Desert Southwest Shows Resilience in Feeding Families Amid COVID-19

Roz Brown | Public News Service
A storytelling project in the desert Southwest demonstrated the resiliency of local food production versus reliance on the industrial food system. Photo Credit: Courtesy Michelle Carreon

When a nonprofit food center in the desert Southwest began a project to chronicle challenges of land and water access combined with climate change, they didn’t know COVID-19 was on the way – which demonstrated unexpected resiliency.

The pandemic turned La Semilla Food Center’s storytelling project into a virtual event, but it was nonetheless a place for participants to share their experiences.

Storyteller Mateo Herrera is a chef and the director of a community-based program to preserve the indigenous foodways of the Chihuahuan Desert. He said he wanted to shine a light on local food producers who have fed their neighbors for generations.

“For me it was like our local farmers showing up and being, like, ‘We’re here – and, you know, we’re here to take care of you and we’re here to do our best,'” said Herrera. “They’re the heroes. We wouldn’t have this food if it wasn’t for them.”

The storytelling project included local farmers, backyard gardeners, food producers, chefs, restaurant workers, teachers and artists from Las Cruces to El Paso, including the small and rural towns in between.

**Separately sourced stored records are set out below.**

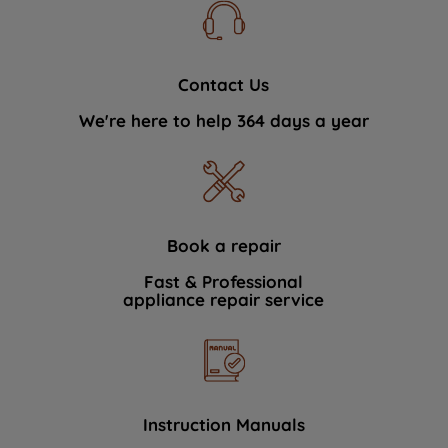
Contact Us
We're here to help 364 days a year
Book a repair
Fast & Professional
appliance repair service
Instruction Manuals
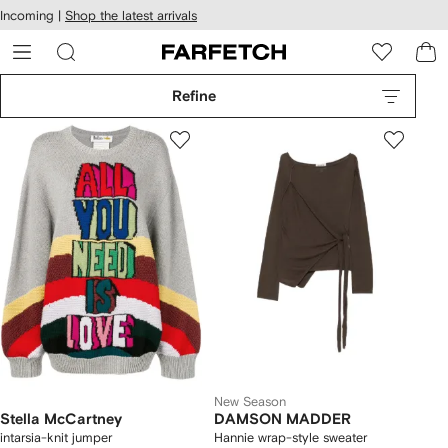
cessibility
Skip to
Incoming |
Shop the latest arrivals
main
ARFETCH
content
Refine
New Season
Stella McCartney
DAMSON MADDER
intarsia-knit jumper
Hannie wrap-style sweater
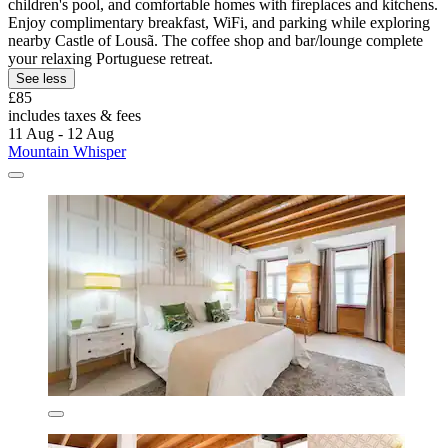
children's pool, and comfortable homes with fireplaces and kitchens.
Enjoy complimentary breakfast, WiFi, and parking while exploring
nearby Castle of Lousã. The coffee shop and bar/lounge complete
your relaxing Portuguese retreat.
See less
£85
includes taxes & fees
11 Aug - 12 Aug
Mountain Whisper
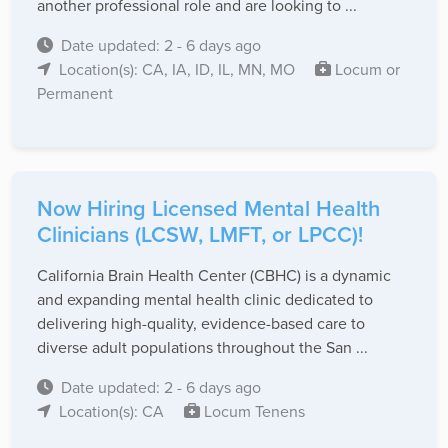
another professional role and are looking to ...
Date updated: 2 - 6 days ago
Location(s): CA, IA, ID, IL, MN, MO
Locum or
Permanent
Now Hiring Licensed Mental Health
Clinicians (LCSW, LMFT, or LPCC)!
California Brain Health Center (CBHC) is a dynamic
and expanding mental health clinic dedicated to
delivering high-quality, evidence-based care to
diverse adult populations throughout the San ...
Date updated: 2 - 6 days ago
Location(s): CA
Locum Tenens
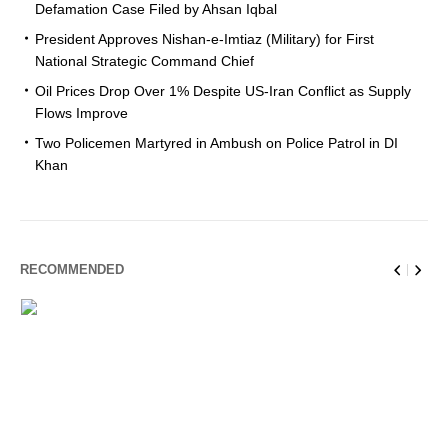
Defamation Case Filed by Ahsan Iqbal
President Approves Nishan-e-Imtiaz (Military) for First
National Strategic Command Chief
Oil Prices Drop Over 1% Despite US-Iran Conflict as Supply
Flows Improve
Two Policemen Martyred in Ambush on Police Patrol in DI
Khan
RECOMMENDED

Rubi Orozco Santos is the director of storytelling and development for La Semilla Food Center.

She said it helped document how policymakers could create more robust food systems by listening to food growers, who despite drought or low-income levels provided those in need with produce and eggs.

“They redirected produce to families or to food pantries,” said Orozco. “And so there was a nimbleness there that was really a stark contrast to the disruption in the food-supply chain at the grocery store.”

Herrera said although farmers lost sales to restaurants and school districts due to pandemic closures, there were “silver lining” moments that allowed many to reconnect with the land and each other.

“And the beautiful thing about it was, during that time of year the farmers out here and the farms out here were thriving and there was food,” said Herrera. “If you knew where to find it, there was plenty of food available.”

The final report is titled: “Snapshots of Resilience: Tending Land, Sharing Traditions, and Feeding Our Families Before and Amidst COVID-19 Disruptions.